ALBANY, NY (August 4, 2009) - Attorney General Andrew M. Cuomo today announced criminal charges against a former town judge for using $27,000 in fees and bail money from a court bank account for personal use.

According to the complaint, James Funk, 47, of Hudson, while sitting as a judge of the Stockport Town Court in Columbia County, withdrew funds from the court’s bank account on four occasions in order to pay the taxes and utility bill on the Diamond Street Diner, his Hudson restaurant, and to stave off the foreclosure of his personal residence.

According to the complaint, in one instance, Funk tried to cover his tracks by having an official bank check issued to one of his employees at the diner. Funk later crossed out the employee’s name and substituted it with “National Grid.”

“As pillars of our legal system, judges are sworn to uphold the law and should be held to the highest professional standards. Allegations of criminal acts from the bench will be thoroughly investigated and prosecuted by my office,” said Attorney General Cuomo. “Judges, like all government employees, are not above the law and must never use their official positions for personal gain.”
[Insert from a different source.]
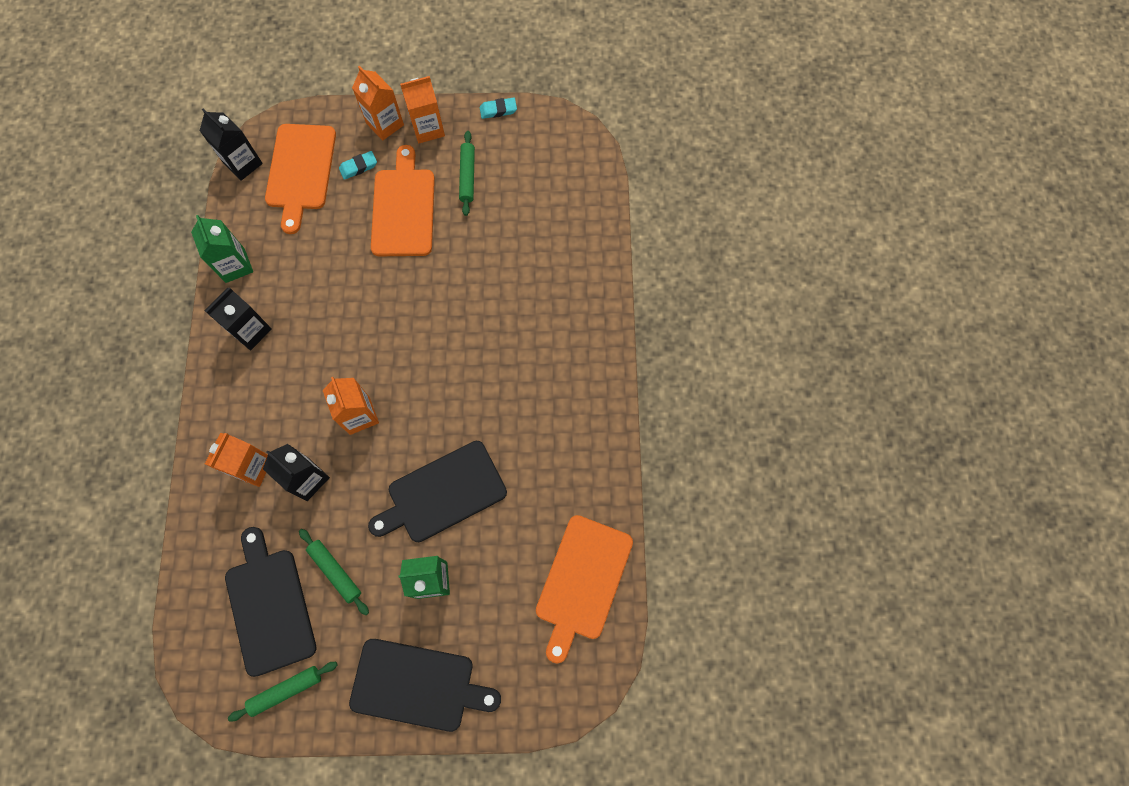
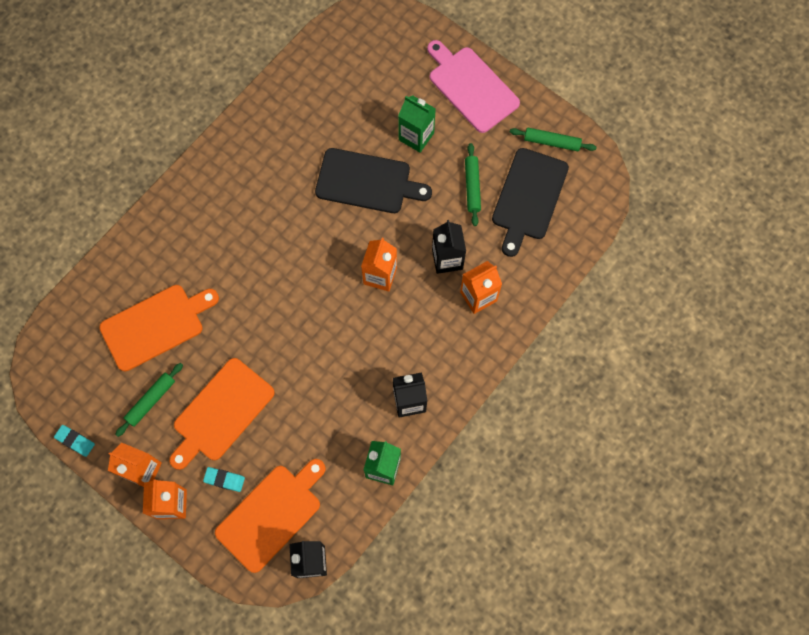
camera: 140 degrees left, 0 degrees up
black cutting board [349,639,501,732] -> pink cutting board [427,40,520,133]
orange cutting board [536,515,633,664] -> orange cutting board moved to [99,285,219,371]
An audit conducted by the Unified Court System’s Internal Audit Unit found that the money withdrawn by Funk was mostly attributable to bail money held by the Court for pending cases. As judge, Funk was the sole authorized signatory for the court bank account, and was also responsible for collecting, recording, depositing, and distributing fines and fees that are paid to the court.
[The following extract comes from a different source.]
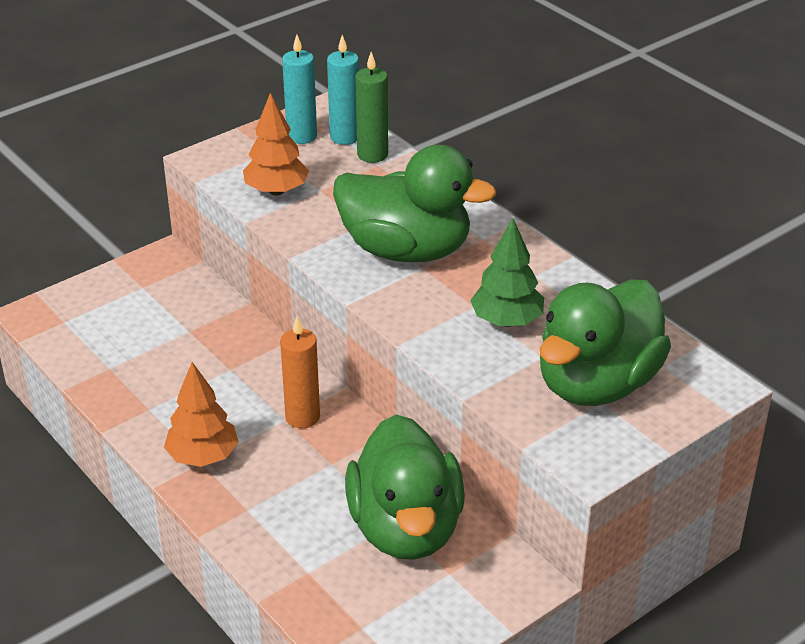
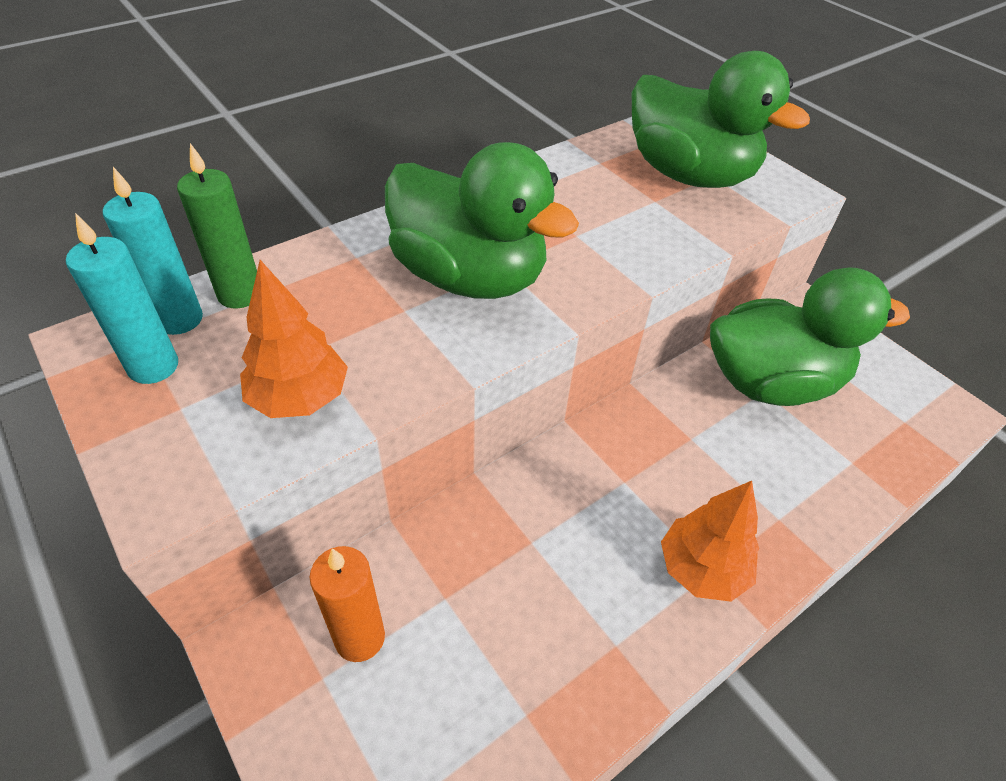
camera: 90 degrees left, 10 degrees up
orange candle [280,317,320,428] -> orange candle moved to [310,546,385,662]
green duck [333,145,496,262] -> green duck turned 105 degrees clockwise [385,142,579,299]
green tree [470,218,544,327] -> none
Funk was charged today in Stuyvesant Town Court with one count of Grand Larceny in the Third Degree, a class D felony; one count of Falsifying Business Records in the First Degree, a class E felony; and one count of Official Misconduct, a class A misdemeanor. If convicted, Funk faces up to 7 years in prison and a fine of up to $5,000.

The matter was referred to the Attorney General’s office by the Chief Administrative Judge of the Unified Court System. Attorney General Cuomo thanks the Office of Court Administration, Office of Internal Affairs and the Internal Audit Unit for their assistance with this investigation.

The case is being handled by Assistant Attorney General Nancy Snyder, with the assistance of Investigator Scott Petucci, under the supervision of Ellen Biben, Special Deputy Attorney General for Public Integrity.